Showing posts with label Rikki Watts. Show all posts
Showing posts with label Rikki Watts. Show all posts
Friday, July 24, 2009
Rikki Watts: The Psalms in Mark's Gospel
I have an unpublished paper by Rikki Watts of Regent College entitled: "The Lord's House and David's Lord: the Psalms and Mark's Perspective on Jesus and the Temple." The abstract states:
"Four Davidic Psalms (2, 118, 110, and 22), each cited or alluded to at least twice, in this order, and at critical junctures in Mark's narrative, play a key role in his Gospel. In contemporary understanding Psalm 2 was associated with teh future messianic urging of Jersusalem and especially the Temple (e.g. 4QFlor, Pss Sol 17). Psalm 118, concluding the Egyptian Hallel, spoke of Israel's future deliverance under a Davidic king with the restored temple as the goal of Israel's return from exile. Psalm 110's surprisingly elevated royal desgination, uniquely expressed in Melchizedekian preist-king terms, contributed to several portraits of exalted heavenly deliverers, some messianic, who would preside over Israel's restoration (e.g. 11QMelch, 1 Enoch) while Psalm 22's Davidic suffering and vindication described teh deliverance of righteous Zion (e.g. 4QPs). Drawing from the dual perspective of their original contexts and contemporary interpretations, this paper proposes taht Mark's careful arrangement of his psalm citations presents Jesus as both Israel's Davidic Messiah (Pss 2, 118) and the temple's Lord (Ps 110) who, coming to purge Jerusalem but rejected by the temple authorities, announces the present structure's destruction and, through his death and vindication (Ps 22), its replacement with a new people-temple centred on himself."

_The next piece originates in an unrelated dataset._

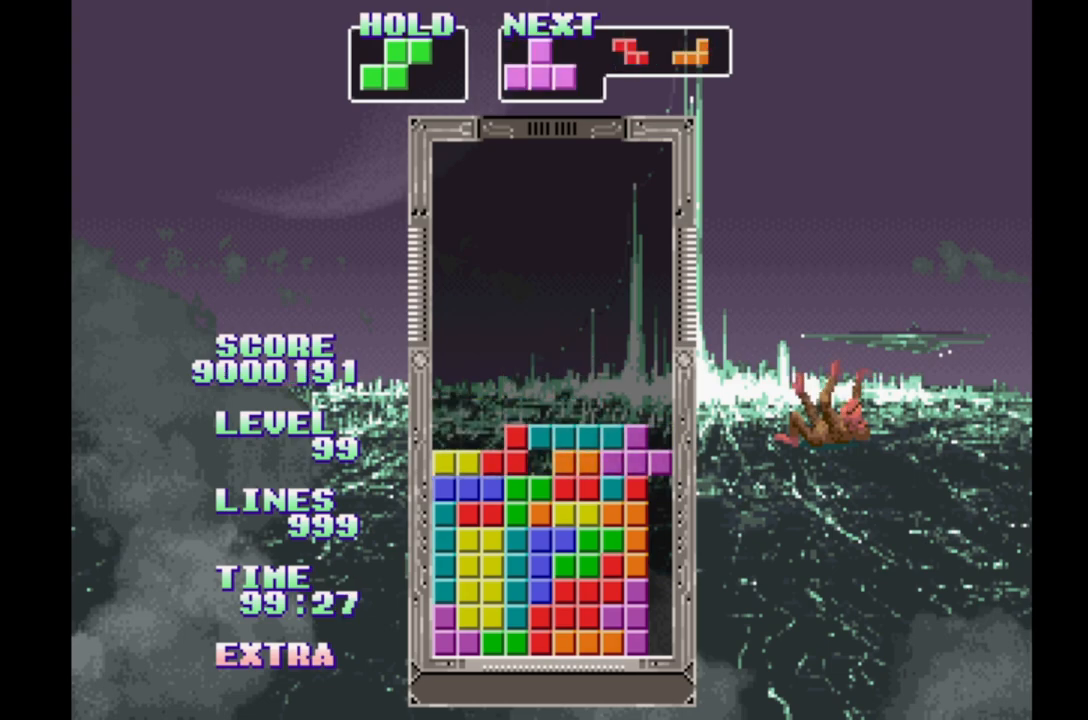
{"buttons": ["B", "DPAD_RIGHT"], "events": [[17, "B", "up"], [100, "B", "down"], [167, "B", "up"], [233, "B", "down"], [350, "B", "up"], [433, "B", "down"]]}
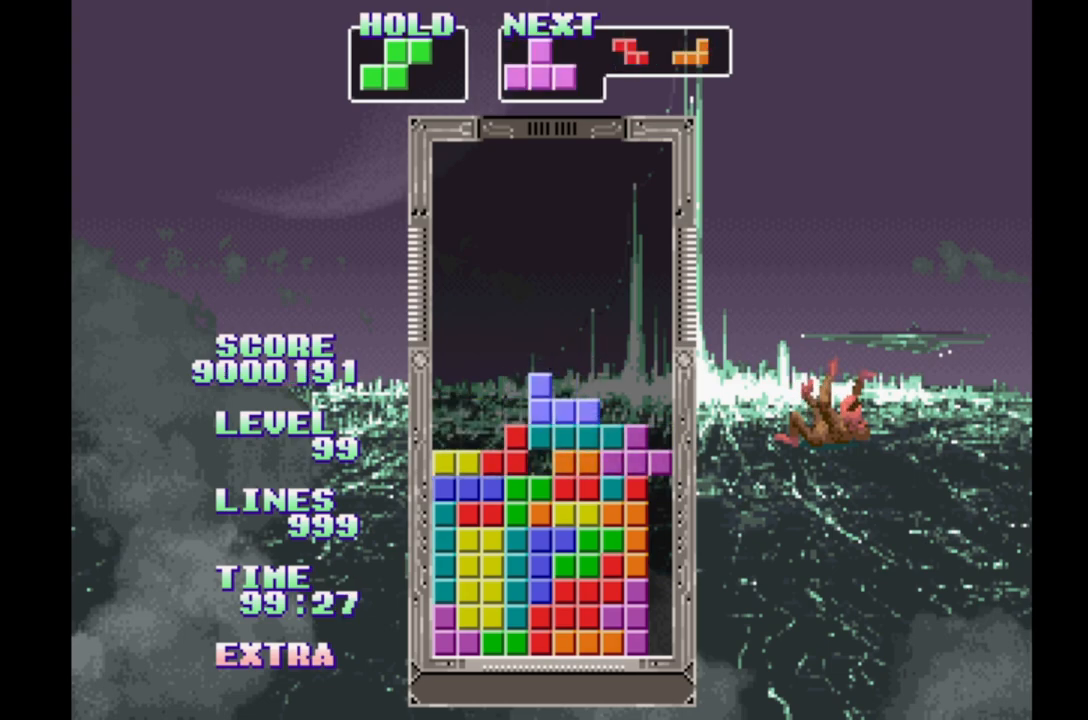
{"buttons": ["B", "DPAD_RIGHT"], "events": [[33, "B", "up"], [117, "B", "down"], [200, "B", "up"], [283, "B", "down"], [383, "B", "up"], [450, "B", "down"]]}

What do the rest think on this? I concur with the use of Psalm 2 in Judaism and its relevance for the Gospel of Mark. The issue of replacing the temple with a people-temple is perhaps more controversial, although I am willing to give it some air time (the problem is that the early Jerusalem church seems fairly temple-centred in their worship and that requires explanation: two temples in parrallel or one temple inside another). Certain Ps 110 is also a big part of Mark's Christology too.